→ **Action item**:
Give back, word for word, only the lines from the opening of the records through the one with "2022 CHILD SAFETY". Pictures stay out.

Saved data entries:
+++++

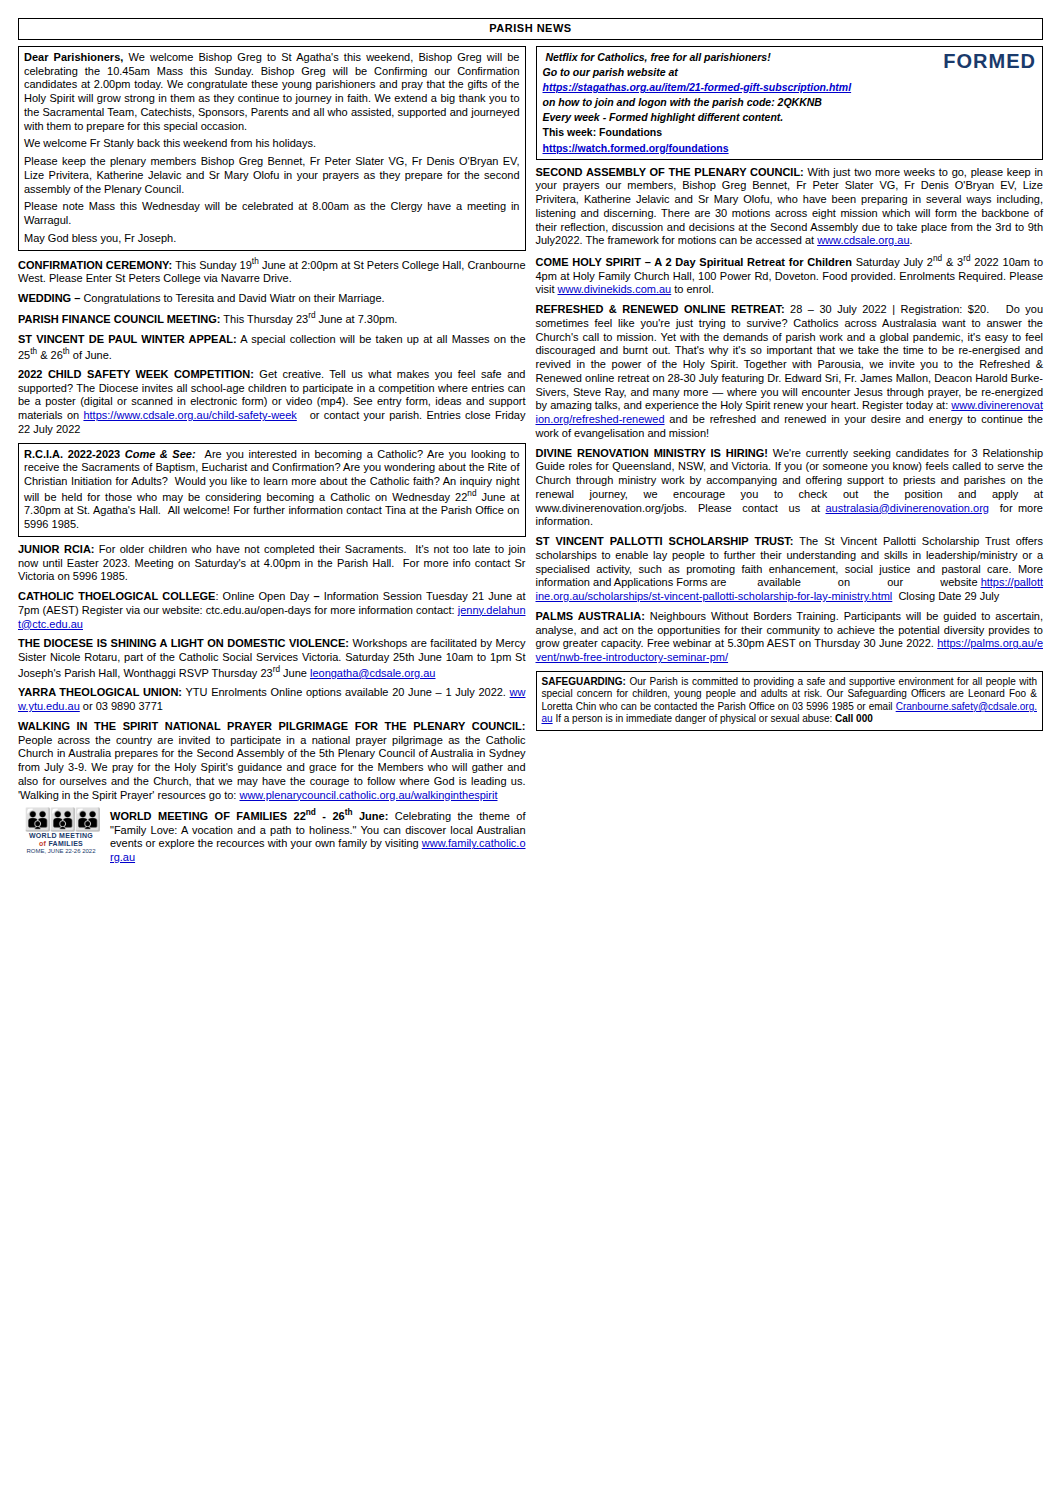PARISH NEWS
Dear Parishioners, We welcome Bishop Greg to St Agatha's this weekend, Bishop Greg will be celebrating the 10.45am Mass this Sunday. Bishop Greg will be Confirming our Confirmation candidates at 2.00pm today. We congratulate these young parishioners and pray that the gifts of the Holy Spirit will grow strong in them as they continue to journey in faith. We extend a big thank you to the Sacramental Team, Catechists, Sponsors, Parents and all who assisted, supported and journeyed with them to prepare for this special occasion.
We welcome Fr Stanly back this weekend from his holidays.
Please keep the plenary members Bishop Greg Bennet, Fr Peter Slater VG, Fr Denis O'Bryan EV, Lize Privitera, Katherine Jelavic and Sr Mary Olofu in your prayers as they prepare for the second assembly of the Plenary Council.
Please note Mass this Wednesday will be celebrated at 8.00am as the Clergy have a meeting in Warragul.
May God bless you, Fr Joseph.
CONFIRMATION CEREMONY: This Sunday 19th June at 2:00pm at St Peters College Hall, Cranbourne West. Please Enter St Peters College via Navarre Drive.
WEDDING – Congratulations to Teresita and David Wiatr on their Marriage.
PARISH FINANCE COUNCIL MEETING: This Thursday 23rd June at 7.30pm.
ST VINCENT DE PAUL WINTER APPEAL: A special collection will be taken up at all Masses on the 25th & 26th of June.
2022 CHILD SAFETY WEEK COMPETITION: Get creative. Tell us what makes you feel safe and supported? The Diocese invites all school-age children to participate in a competition where entries can be a poster (digital or scanned in electronic form) or video (mp4). See entry form, ideas and support materials on https://www.cdsale.org.au/child-safety-week or contact your parish. Entries close Friday 22 July 2022
R.C.I.A. 2022-2023 Come & See: Are you interested in becoming a Catholic? Are you looking to receive the Sacraments of Baptism, Eucharist and Confirmation? Are you wondering about the Rite of Christian Initiation for Adults? Would you like to learn more about the Catholic faith? An inquiry night will be held for those who may be considering becoming a Catholic on Wednesday 22nd June at 7.30pm at St. Agatha's Hall. All welcome! For further information contact Tina at the Parish Office on 5996 1985.
JUNIOR RCIA: For older children who have not completed their Sacraments. It's not too late to join now until Easter 2023. Meeting on Saturday's at 4.00pm in the Parish Hall. For more info contact Sr Victoria on 5996 1985.
CATHOLIC THOELOGICAL COLLEGE: Online Open Day – Information Session Tuesday 21 June at 7pm (AEST) Register via our website: ctc.edu.au/open-days for more information contact: jenny.delahunt@ctc.edu.au
THE DIOCESE IS SHINING A LIGHT ON DOMESTIC VIOLENCE: Workshops are facilitated by Mercy Sister Nicole Rotaru, part of the Catholic Social Services Victoria. Saturday 25th June 10am to 1pm St Joseph's Parish Hall, Wonthaggi RSVP Thursday 23rd June leongatha@cdsale.org.au
YARRA THEOLOGICAL UNION: YTU Enrolments Online options available 20 June – 1 July 2022. www.ytu.edu.au or 03 9890 3771
WALKING IN THE SPIRIT NATIONAL PRAYER PILGRIMAGE FOR THE PLENARY COUNCIL: People across the country are invited to participate in a national prayer pilgrimage as the Catholic Church in Australia prepares for the Second Assembly of the 5th Plenary Council of Australia in Sydney from July 3-9. We pray for the Holy Spirit's guidance and grace for the Members who will gather and also for ourselves and the Church, that we may have the courage to follow where God is leading us. 'Walking in the Spirit Prayer' resources go to: www.plenarycouncil.catholic.org.au/walkinginthespirit
👪👪👪
WORLD MEETING
of FAMILIES
ROME, JUNE 22-26 2022
WORLD MEETING OF FAMILIES 22nd - 26th June: Celebrating the theme of "Family Love: A vocation and a path to holiness." You can discover local Australian events or explore the recources with your own family by visiting www.family.catholic.org.au
FORMED
Netflix for Catholics, free for all parishioners!
Go to our parish website at
https://stagathas.org.au/item/21-formed-gift-subscription.html
on how to join and logon with the parish code: 2QKKNB
Every week - Formed highlight different content.
This week: Foundations
https://watch.formed.org/foundations
SECOND ASSEMBLY OF THE PLENARY COUNCIL: With just two more weeks to go, please keep in your prayers our members, Bishop Greg Bennet, Fr Peter Slater VG, Fr Denis O'Bryan EV, Lize Privitera, Katherine Jelavic and Sr Mary Olofu, who have been preparing in several ways including, listening and discerning. There are 30 motions across eight mission which will form the backbone of their reflection, discussion and decisions at the Second Assembly due to take place from the 3rd to 9th July2022. The framework for motions can be accessed at www.cdsale.org.au.
COME HOLY SPIRIT – A 2 Day Spiritual Retreat for Children Saturday July 2nd & 3rd 2022 10am to 4pm at Holy Family Church Hall, 100 Power Rd, Doveton. Food provided. Enrolments Required. Please visit www.divinekids.com.au to enrol.
REFRESHED & RENEWED ONLINE RETREAT: 28 – 30 July 2022 | Registration: $20. Do you sometimes feel like you're just trying to survive? Catholics across Australasia want to answer the Church's call to mission. Yet with the demands of parish work and a global pandemic, it's easy to feel discouraged and burnt out. That's why it's so important that we take the time to be re-energised and revived in the power of the Holy Spirit. Together with Parousia, we invite you to the Refreshed & Renewed online retreat on 28-30 July featuring Dr. Edward Sri, Fr. James Mallon, Deacon Harold Burke-Sivers, Steve Ray, and many more — where you will encounter Jesus through prayer, be re-energized by amazing talks, and experience the Holy Spirit renew your heart. Register today at: www.divinerenovation.org/refreshed-renewed and be refreshed and renewed in your desire and energy to continue the work of evangelisation and mission!
DIVINE RENOVATION MINISTRY IS HIRING! We're currently seeking candidates for 3 Relationship Guide roles for Queensland, NSW, and Victoria. If you (or someone you know) feels called to serve the Church through ministry work by accompanying and offering support to priests and parishes on the renewal journey, we encourage you to check out the position and apply at www.divinerenovation.org/jobs. Please contact us at australasia@divinerenovation.org for more information.
ST VINCENT PALLOTTI SCHOLARSHIP TRUST: The St Vincent Pallotti Scholarship Trust offers scholarships to enable lay people to further their understanding and skills in leadership/ministry or a specialised activity, such as promoting faith enhancement, social justice and pastoral care. More information and Applications Forms are available on our website https://pallottine.org.au/scholarships/st-vincent-pallotti-scholarship-for-lay-ministry.html Closing Date 29 July
PALMS AUSTRALIA: Neighbours Without Borders Training. Participants will be guided to ascertain, analyse, and act on the opportunities for their community to achieve the potential diversity provides to grow greater capacity. Free webinar at 5.30pm AEST on Thursday 30 June 2022. https://palms.org.au/event/nwb-free-introductory-seminar-pm/
SAFEGUARDING: Our Parish is committed to providing a safe and supportive environment for all people with special concern for children, young people and adults at risk. Our Safeguarding Officers are Leonard Foo & Loretta Chin who can be contacted the Parish Office on 03 5996 1985 or email Cranbourne.safety@cdsale.org.au If a person is in immediate danger of physical or sexual abuse: Call 000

+++++

→ **Solution to this exercise**:
PARISH NEWS
Dear Parishioners, We welcome Bishop Greg to St Agatha's this weekend, Bishop Greg will be celebrating the 10.45am Mass this Sunday. Bishop Greg will be Confirming our Confirmation candidates at 2.00pm today. We congratulate these young parishioners and pray that the gifts of the Holy Spirit will grow strong in them as they continue to journey in faith. We extend a big thank you to the Sacramental Team, Catechists, Sponsors, Parents and all who assisted, supported and journeyed with them to prepare for this special occasion.
We welcome Fr Stanly back this weekend from his holidays.
Please keep the plenary members Bishop Greg Bennet, Fr Peter Slater VG, Fr Denis O'Bryan EV, Lize Privitera, Katherine Jelavic and Sr Mary Olofu in your prayers as they prepare for the second assembly of the Plenary Council.
Please note Mass this Wednesday will be celebrated at 8.00am as the Clergy have a meeting in Warragul.
May God bless you, Fr Joseph.
CONFIRMATION CEREMONY: This Sunday 19th June at 2:00pm at St Peters College Hall, Cranbourne West. Please Enter St Peters College via Navarre Drive.
WEDDING – Congratulations to Teresita and David Wiatr on their Marriage.
PARISH FINANCE COUNCIL MEETING: This Thursday 23rd June at 7.30pm.
ST VINCENT DE PAUL WINTER APPEAL: A special collection will be taken up at all Masses on the 25th & 26th of June.
2022 CHILD SAFETY WEEK COMPETITION: Get creative. Tell us what makes you feel safe and supported? The Diocese invites all school-age children to participate in a competition where entries can be a poster (digital or scanned in electronic form) or video (mp4). See entry form, ideas and support materials on https://www.cdsale.org.au/child-safety-week or contact your parish. Entries close Friday 22 July 2022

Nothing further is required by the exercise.